PASSAGE TO READ:
Also, a high inflation can eat away the value of the investments. If you invest 1000 CAD, and you get back 1100, that sounds nice, but if the 1100 will only be enough to fill your gas tank, it's not so nice. Again, that risk is probably very small, but not zero.

  • 3
    I'm not sure the second paragraph is relevant here, in the context of risk. Regardless of what you do with your money, including keeping it in cash, wouldn't inflation be the same?
    – TTT
    Commented Jun 24, 2022 at 17:06
  • There are other investments that do not have the inflation risk (TIPS, etc.). So I think it is a risk of this investment (and most others, sure)
    – Aganju
    Commented Jun 24, 2022 at 23:13
  • Well yeah, I guess my wording choice of "regardless" was a bit of an exaggeration, since you're right that inflation adjusted investments do exist. (I'm not sure what the Canadian equivalent of TIPS would be. RRB maybe?) But the fact that other investments exist with higher returns doesn't mean a lower returning investment has more "risk", as in "risk of losses" which I thought was the point of the question. It sounds like you're thinking along the lines of "the risk of gaining less than you could", and that's pretty much a separate discussion, I think. ;)

WORK REQUIRED: Return, word for word, the portion of the discussion of inflation and investment risk that runs from "Also, a high" up to and including "be the same?".

SOURCE MATERIAL:
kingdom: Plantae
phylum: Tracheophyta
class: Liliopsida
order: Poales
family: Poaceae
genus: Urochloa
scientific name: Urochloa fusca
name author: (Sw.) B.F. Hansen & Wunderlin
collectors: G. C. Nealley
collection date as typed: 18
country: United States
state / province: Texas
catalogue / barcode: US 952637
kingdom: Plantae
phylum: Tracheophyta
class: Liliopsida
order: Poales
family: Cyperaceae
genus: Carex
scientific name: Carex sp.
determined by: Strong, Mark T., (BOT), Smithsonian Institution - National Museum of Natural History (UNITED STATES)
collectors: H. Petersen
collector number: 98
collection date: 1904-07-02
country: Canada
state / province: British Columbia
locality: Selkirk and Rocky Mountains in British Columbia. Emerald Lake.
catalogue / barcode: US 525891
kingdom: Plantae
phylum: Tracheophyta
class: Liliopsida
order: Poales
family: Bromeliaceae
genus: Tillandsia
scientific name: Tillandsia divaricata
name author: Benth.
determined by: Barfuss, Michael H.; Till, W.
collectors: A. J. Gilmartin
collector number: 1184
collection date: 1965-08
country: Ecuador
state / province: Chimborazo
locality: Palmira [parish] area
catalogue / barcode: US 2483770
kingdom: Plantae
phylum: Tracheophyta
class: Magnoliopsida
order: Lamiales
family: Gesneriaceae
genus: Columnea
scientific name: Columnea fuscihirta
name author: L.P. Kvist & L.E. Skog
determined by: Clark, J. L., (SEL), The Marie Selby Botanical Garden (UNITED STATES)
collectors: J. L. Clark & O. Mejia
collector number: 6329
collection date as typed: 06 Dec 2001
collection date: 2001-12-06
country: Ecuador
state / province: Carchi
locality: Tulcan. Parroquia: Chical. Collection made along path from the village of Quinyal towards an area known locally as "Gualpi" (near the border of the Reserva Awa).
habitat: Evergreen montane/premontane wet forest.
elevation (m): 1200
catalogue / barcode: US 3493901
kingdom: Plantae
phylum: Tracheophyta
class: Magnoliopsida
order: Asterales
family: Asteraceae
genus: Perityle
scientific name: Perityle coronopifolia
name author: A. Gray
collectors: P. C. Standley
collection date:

YOUR RESPONSE:
Also, a high inflation can eat away the value of the investments. If you invest 1000 CAD, and you get back 1100, that sounds nice, but if the 1100 will only be enough to fill your gas tank, it's not so nice. Again, that risk is probably very small, but not zero.

  • 3
    I'm not sure the second paragraph is relevant here, in the context of risk. Regardless of what you do with your money, including keeping it in cash, wouldn't inflation be the same?